Reading text:

算法运行时间分析

Question

What would the big-O run time be? I'm mostly confused about the while loop run time. I know the run times for both for loops are O(n).

cin >> n >> min >> max;

for(int i = min; i < n; i++) {

     for(int j = 1; j < max; j++) {

        total = 1;

        while(total < n) {

             total = total *2;

        }

    }
}

Answer 1

The progression of target in the while loop is:

1 2 4 8 ... 2^P

You need log(2, n) steps -- ie log of n in base 2 . That loop is O(log n) .

Answer 2

First of all, it looks like you forgot to put braces. I'm your code, as it is, the whole loop is not inside the nested for loops. As it is, we have a pointless nested for loop that just sets total to 1, followed by an independent while loop. The complexity of the first is O((n - min) * max), and the second is O(log(n)). The total time complexity is the sum of these.

Probably what you really meant is this:

for(int i = min; i<n; i++) {

 for(int j =1; j< max; j++) {

    total = 1;

    while(total < n) {
         total = total *2;
    }
  }
}

Here, we have the whole loop inside the nested for loops. The time complexity is the multiple of what we calculated earlier, so O((n - min) * max * log(n)). If min and max are constants, then we can reduce to O(n log n)

Goal: Transcribe the thread about loop run time in full, word for word. Rely on the thread about loop run time and nothing else.

Extracted information:
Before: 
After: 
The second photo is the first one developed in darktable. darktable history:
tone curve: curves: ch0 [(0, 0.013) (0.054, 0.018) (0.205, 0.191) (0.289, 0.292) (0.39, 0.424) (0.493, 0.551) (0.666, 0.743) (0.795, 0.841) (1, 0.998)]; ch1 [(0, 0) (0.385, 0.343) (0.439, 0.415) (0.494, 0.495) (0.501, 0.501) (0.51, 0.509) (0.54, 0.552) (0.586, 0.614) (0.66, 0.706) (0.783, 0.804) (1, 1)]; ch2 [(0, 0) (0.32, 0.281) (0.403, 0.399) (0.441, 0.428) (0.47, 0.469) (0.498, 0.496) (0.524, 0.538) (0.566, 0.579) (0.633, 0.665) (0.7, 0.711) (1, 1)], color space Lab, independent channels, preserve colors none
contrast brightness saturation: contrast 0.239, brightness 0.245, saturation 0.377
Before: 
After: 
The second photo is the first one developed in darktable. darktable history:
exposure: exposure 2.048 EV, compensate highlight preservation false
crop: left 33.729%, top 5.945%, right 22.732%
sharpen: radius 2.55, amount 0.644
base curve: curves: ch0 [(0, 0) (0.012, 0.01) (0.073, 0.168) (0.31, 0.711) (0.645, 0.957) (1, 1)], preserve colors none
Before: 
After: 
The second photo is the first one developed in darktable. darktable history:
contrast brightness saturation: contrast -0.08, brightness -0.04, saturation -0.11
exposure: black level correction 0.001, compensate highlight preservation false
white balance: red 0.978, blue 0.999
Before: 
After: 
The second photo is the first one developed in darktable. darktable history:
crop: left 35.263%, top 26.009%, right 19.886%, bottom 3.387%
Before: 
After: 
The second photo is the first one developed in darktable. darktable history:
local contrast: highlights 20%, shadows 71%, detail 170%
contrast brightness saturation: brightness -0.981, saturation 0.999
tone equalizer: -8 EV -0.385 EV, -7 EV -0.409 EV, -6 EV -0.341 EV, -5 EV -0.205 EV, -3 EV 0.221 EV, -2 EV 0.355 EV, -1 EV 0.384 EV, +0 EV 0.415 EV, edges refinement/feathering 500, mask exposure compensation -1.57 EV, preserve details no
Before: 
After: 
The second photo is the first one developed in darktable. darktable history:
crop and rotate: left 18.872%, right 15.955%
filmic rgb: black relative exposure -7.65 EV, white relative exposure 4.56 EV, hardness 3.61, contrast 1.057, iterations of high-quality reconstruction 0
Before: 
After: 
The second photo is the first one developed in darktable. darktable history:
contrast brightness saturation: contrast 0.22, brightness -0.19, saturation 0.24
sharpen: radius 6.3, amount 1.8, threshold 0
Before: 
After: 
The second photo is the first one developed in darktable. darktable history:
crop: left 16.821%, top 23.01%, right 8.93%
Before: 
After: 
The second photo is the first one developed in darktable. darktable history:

Output of the task:
算法运行时间分析

Question

What would the big-O run time be? I'm mostly confused about the while loop run time. I know the run times for both for loops are O(n).

cin >> n >> min >> max;

for(int i = min; i < n; i++) {

     for(int j = 1; j < max; j++) {

        total = 1;

        while(total < n) {

             total = total *2;

        }

    }
}

Answer 1

The progression of target in the while loop is:

1 2 4 8 ... 2^P

You need log(2, n) steps -- ie log of n in base 2 . That loop is O(log n) .

Answer 2

First of all, it looks like you forgot to put braces. I'm your code, as it is, the whole loop is not inside the nested for loops. As it is, we have a pointless nested for loop that just sets total to 1, followed by an independent while loop. The complexity of the first is O((n - min) * max), and the second is O(log(n)). The total time complexity is the sum of these.

Probably what you really meant is this:

for(int i = min; i<n; i++) {

 for(int j =1; j< max; j++) {

    total = 1;

    while(total < n) {
         total = total *2;
    }
  }
}

Here, we have the whole loop inside the nested for loops. The time complexity is the multiple of what we calculated earlier, so O((n - min) * max * log(n)). If min and max are constants, then we can reduce to O(n log n)